▶ [Exercise materials]:
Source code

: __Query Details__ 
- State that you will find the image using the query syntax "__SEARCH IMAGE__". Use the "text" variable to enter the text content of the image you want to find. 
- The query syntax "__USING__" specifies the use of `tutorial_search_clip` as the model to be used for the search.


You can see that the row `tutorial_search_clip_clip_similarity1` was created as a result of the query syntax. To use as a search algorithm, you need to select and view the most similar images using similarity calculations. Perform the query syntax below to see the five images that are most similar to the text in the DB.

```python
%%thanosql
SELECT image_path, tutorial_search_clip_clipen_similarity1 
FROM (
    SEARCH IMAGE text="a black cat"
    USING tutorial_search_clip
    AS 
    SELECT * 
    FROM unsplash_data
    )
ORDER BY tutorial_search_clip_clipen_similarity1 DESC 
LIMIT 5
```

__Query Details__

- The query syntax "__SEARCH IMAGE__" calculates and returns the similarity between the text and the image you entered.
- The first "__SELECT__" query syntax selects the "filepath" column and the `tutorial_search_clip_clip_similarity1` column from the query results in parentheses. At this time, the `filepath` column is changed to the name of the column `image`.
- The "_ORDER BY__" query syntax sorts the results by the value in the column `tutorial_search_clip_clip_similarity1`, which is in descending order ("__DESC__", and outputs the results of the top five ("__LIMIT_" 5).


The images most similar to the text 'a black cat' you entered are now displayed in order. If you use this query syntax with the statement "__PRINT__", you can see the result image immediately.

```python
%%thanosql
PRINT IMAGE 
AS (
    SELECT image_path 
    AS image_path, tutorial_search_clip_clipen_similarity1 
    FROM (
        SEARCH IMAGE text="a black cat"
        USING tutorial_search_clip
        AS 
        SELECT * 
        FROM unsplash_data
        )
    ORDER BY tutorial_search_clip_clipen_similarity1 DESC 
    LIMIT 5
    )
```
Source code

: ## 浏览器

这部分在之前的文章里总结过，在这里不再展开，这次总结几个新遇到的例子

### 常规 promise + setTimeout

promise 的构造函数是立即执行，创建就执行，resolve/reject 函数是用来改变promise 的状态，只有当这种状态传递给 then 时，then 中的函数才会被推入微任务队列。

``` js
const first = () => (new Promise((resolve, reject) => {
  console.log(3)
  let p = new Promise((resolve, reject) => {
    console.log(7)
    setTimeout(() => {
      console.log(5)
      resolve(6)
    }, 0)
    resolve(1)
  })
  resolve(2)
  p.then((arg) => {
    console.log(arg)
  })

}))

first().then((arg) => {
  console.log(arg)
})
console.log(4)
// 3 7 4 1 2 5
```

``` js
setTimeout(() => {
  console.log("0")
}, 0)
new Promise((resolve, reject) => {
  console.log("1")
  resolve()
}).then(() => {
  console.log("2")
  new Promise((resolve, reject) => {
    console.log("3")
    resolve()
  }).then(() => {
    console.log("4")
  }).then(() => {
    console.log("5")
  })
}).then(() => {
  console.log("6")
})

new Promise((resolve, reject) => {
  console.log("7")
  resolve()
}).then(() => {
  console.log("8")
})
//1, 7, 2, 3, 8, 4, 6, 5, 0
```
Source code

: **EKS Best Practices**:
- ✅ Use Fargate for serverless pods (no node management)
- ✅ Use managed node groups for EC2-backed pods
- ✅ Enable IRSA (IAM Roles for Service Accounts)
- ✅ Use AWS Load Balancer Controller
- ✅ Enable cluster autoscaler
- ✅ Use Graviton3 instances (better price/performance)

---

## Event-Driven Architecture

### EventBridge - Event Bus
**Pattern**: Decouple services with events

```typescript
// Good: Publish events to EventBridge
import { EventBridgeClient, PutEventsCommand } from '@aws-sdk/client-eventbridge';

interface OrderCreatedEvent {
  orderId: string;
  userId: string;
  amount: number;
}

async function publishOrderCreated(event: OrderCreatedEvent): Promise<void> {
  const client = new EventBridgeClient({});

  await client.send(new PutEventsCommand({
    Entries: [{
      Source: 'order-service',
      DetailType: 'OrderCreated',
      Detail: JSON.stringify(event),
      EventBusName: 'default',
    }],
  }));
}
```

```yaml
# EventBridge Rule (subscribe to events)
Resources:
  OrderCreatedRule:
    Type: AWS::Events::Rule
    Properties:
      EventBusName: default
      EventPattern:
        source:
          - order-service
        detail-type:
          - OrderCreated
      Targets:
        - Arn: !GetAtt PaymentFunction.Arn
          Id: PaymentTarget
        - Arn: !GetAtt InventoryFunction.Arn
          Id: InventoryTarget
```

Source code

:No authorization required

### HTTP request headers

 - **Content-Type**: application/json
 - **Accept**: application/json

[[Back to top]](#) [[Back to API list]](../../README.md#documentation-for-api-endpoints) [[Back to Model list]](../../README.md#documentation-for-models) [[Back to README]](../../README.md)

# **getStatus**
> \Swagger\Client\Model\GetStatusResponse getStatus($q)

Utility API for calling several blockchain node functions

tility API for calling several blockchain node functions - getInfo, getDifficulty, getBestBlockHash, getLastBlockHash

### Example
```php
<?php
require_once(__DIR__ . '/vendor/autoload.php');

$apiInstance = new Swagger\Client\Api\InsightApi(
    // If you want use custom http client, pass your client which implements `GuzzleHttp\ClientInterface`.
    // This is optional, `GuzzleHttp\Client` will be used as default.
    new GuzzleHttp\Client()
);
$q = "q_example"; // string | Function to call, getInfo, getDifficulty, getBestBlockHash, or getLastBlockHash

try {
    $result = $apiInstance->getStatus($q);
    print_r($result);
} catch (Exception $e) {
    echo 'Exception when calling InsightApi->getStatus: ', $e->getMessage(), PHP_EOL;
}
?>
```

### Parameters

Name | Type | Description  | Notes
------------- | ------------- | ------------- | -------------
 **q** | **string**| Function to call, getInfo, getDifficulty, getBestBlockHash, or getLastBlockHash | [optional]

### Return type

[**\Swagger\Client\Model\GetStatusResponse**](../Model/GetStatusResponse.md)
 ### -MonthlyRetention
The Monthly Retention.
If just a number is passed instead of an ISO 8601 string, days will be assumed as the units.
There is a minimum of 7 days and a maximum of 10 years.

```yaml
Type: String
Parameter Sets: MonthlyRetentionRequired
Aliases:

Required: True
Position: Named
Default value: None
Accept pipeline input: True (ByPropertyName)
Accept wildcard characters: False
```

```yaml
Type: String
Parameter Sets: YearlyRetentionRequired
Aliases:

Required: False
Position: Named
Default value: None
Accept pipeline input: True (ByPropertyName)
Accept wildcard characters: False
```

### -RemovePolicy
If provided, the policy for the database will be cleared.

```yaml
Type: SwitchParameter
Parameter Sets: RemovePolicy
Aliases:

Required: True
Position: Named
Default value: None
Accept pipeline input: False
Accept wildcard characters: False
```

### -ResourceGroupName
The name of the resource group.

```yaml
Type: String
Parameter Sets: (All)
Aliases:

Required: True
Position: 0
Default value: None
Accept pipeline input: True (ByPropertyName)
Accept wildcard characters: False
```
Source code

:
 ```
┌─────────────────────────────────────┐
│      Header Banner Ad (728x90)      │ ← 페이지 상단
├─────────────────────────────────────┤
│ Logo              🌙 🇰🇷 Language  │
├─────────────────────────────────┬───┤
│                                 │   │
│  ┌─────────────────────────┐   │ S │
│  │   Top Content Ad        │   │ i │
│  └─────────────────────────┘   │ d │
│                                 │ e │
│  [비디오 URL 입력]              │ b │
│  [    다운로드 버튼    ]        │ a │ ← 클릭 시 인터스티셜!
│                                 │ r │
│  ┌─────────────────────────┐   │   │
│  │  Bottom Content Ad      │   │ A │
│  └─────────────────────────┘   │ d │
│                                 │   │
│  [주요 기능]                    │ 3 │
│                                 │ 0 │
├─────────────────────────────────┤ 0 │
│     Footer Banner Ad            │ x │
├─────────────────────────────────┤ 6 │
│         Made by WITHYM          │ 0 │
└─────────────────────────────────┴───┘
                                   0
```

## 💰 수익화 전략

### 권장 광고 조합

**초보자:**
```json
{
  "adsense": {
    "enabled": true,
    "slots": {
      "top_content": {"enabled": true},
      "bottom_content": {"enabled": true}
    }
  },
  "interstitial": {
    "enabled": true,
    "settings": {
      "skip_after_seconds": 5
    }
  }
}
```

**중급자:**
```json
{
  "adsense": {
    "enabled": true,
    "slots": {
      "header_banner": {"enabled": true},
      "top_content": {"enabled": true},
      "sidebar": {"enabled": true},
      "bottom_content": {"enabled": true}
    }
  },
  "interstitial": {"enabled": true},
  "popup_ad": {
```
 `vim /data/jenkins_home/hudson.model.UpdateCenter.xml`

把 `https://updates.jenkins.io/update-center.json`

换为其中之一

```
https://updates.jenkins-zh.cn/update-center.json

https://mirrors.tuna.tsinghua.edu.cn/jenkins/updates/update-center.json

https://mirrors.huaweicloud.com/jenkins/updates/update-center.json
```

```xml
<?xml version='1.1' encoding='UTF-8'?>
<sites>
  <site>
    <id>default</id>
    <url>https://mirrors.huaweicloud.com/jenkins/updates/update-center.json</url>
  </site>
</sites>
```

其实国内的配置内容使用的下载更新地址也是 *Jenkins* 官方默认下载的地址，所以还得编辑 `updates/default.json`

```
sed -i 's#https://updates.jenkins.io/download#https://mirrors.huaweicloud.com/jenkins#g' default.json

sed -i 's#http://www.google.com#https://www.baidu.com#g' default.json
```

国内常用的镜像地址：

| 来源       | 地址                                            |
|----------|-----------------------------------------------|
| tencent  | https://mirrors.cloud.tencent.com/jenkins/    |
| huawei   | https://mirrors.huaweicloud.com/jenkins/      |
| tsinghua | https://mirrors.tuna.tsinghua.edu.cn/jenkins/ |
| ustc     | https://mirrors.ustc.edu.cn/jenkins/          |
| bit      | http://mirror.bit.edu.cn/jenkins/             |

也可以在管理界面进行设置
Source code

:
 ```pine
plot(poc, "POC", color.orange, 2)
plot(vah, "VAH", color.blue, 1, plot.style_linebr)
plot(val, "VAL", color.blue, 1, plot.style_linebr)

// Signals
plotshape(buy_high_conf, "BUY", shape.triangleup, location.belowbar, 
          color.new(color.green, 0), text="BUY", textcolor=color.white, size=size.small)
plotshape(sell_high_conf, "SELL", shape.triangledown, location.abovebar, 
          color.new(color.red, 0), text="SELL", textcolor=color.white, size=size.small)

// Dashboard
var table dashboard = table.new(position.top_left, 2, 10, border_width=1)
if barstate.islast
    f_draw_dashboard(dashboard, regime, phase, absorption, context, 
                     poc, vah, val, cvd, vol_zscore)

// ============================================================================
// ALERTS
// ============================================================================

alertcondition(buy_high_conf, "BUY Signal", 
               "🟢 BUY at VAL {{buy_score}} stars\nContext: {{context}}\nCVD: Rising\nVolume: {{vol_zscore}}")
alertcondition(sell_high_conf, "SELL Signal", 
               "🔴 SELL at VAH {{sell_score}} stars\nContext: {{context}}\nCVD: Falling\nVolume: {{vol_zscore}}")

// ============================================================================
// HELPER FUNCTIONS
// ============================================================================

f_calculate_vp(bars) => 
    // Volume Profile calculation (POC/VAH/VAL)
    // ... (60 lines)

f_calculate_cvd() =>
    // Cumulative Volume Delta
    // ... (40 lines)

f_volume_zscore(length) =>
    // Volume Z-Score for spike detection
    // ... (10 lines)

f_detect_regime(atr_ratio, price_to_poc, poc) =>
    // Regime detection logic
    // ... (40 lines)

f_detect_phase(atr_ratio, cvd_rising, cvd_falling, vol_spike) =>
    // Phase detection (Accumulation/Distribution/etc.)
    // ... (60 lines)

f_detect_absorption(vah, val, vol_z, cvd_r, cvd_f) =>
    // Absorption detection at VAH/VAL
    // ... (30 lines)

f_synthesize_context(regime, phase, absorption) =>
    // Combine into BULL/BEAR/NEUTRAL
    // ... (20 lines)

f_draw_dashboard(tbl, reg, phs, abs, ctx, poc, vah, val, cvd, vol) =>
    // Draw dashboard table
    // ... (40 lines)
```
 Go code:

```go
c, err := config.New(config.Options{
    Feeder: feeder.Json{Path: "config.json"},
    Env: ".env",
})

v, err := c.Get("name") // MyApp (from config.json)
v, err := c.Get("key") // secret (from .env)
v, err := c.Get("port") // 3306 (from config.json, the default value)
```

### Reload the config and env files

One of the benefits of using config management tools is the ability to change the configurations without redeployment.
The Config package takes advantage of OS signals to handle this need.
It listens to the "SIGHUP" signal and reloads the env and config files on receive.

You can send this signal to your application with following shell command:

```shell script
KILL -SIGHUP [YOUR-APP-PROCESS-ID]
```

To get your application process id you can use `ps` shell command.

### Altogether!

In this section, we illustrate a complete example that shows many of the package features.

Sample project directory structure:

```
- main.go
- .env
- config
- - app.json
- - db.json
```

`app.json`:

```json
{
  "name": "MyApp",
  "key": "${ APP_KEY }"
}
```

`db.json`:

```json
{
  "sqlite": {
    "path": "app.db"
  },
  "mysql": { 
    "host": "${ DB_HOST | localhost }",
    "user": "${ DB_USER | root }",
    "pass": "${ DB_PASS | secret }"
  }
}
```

▶ [How to complete this task]: Where a line of the data holds "GetStatusResponse", show that line.

▶ [Solution below]:
> \Swagger\Client\Model\GetStatusResponse getStatus($q)
[**\Swagger\Client\Model\GetStatusResponse**](../Model/GetStatusResponse.md)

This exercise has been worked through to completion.